WORK INSTRUCTION 1 =
Answer these questions using the page on preparing data for machine learning:
(a) Which file does the code load into weather_train?
(b) Which two units are given as examples of the different feature measurements?
(c) What does the page say needs to be done about outliers in this dataset?
WORK INSTRUCTION 2 = Copy the page on preparing data for machine learning word for word, starting at "Handle missing, corrupt" and ending at "we can continue.".
WORK INSTRUCTION 3 = Carry the page on preparing data for machine learning forward from the point where it stops.
── SOURCE PASSAGE ──
Preparing your data for machine learning

Last updated on 2022-08-31 | Edit this page

Overview

Questions

How do I check for missing data?
How can I scale the data?

Objectives

Know how to check for missing data
Be able to scale your data using scikitlearn’s scalers

Missing data

We splitted our data into train and test, but did not make any other modifications. To make our data fit for machine learning, we need to:

Handle missing, corrupt or incorrect data
Do feature normalization

Let’s start by looking how much missing data we have:

PYTHON

import pandas as pd
weather_train = pd.read_csv('data/weather_train.csv')
weather_train.isna().sum().sum()

OUTPUT

We have no missing values so we can continue.

It could also be that we have corrupt data, leading e.g. to outliers in the data set. The pair plot in the previous episode could have hinted to this. For this dataset, we don’t need to do anything about outliers.

Feature normalization

As we saw in the pairplot, the magnitudes of the different features are not directly comparable with each other. Some of the features are in mm, others in degrees celcius, and the scales are different.

Most Machine Learning algorithms regard all features together in one multi-dimensional space. To do calculations in this space that make sense, the features should be comparable to each other, e.g. they should be scaled. There are two options for scaling:

Normalization (Min-Max scaling)
───
── STUDY MATERIAL ──
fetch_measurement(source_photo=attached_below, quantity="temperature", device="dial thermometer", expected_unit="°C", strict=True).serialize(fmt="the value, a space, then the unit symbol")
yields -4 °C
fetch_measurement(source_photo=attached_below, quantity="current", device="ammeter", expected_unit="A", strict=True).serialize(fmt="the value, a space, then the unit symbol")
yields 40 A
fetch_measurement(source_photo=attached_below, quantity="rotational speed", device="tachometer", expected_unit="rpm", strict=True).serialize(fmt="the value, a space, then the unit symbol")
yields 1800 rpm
───
── STUDY MATERIAL ──
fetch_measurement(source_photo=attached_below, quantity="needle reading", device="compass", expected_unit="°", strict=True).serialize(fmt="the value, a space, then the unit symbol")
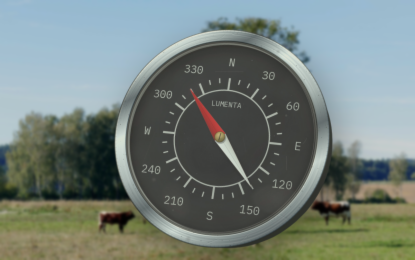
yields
───
ANSWER BOX 1 =
(a) data/weather_train.csv
(b) Millimeters (mm) and degrees Celsius.
(c) Nothing. For this dataset, nothing needs to be done about outliers.

ANSWER BOX 2 =
Handle missing, corrupt or incorrect data
Do feature normalization

Let’s start by looking how much missing data we have:

PYTHON

import pandas as pd
weather_train = pd.read_csv('data/weather_train.csv')
weather_train.isna().sum().sum()

OUTPUT

We have no missing values so we can continue.

ANSWER BOX 3 =
Standardization (scale by mean and variance)

In this case, we choose min_max scaling, because we do not know much about the distribution of our features. If we know that (some) features have a normal distribution, it makes more sense to do standardization.

PYTHON

import sklearn.preprocessing
min_max_scaler = sklearn.preprocessing.MinMaxScaler()

feature_names = weather_train.columns[:-1]

weather_train_scaled = weather_train.copy()
weather_train_scaled[feature_names] = min_max_scaler.fit_transform(weather_train[feature_names])

Exercise: Comparing distributions

Compare the distributions of the numerical features before and after scaling. What do you notice?

Let’s look at the statistics before scaling:

PYTHON

weather_train.describe()

And after scaling:

PYTHON

weather_train_scaled.describe()

We save the data to use in our next notebook

PYTHON

weather_train_scaled.to_csv('data/weather_train_scaled.csv', index=False)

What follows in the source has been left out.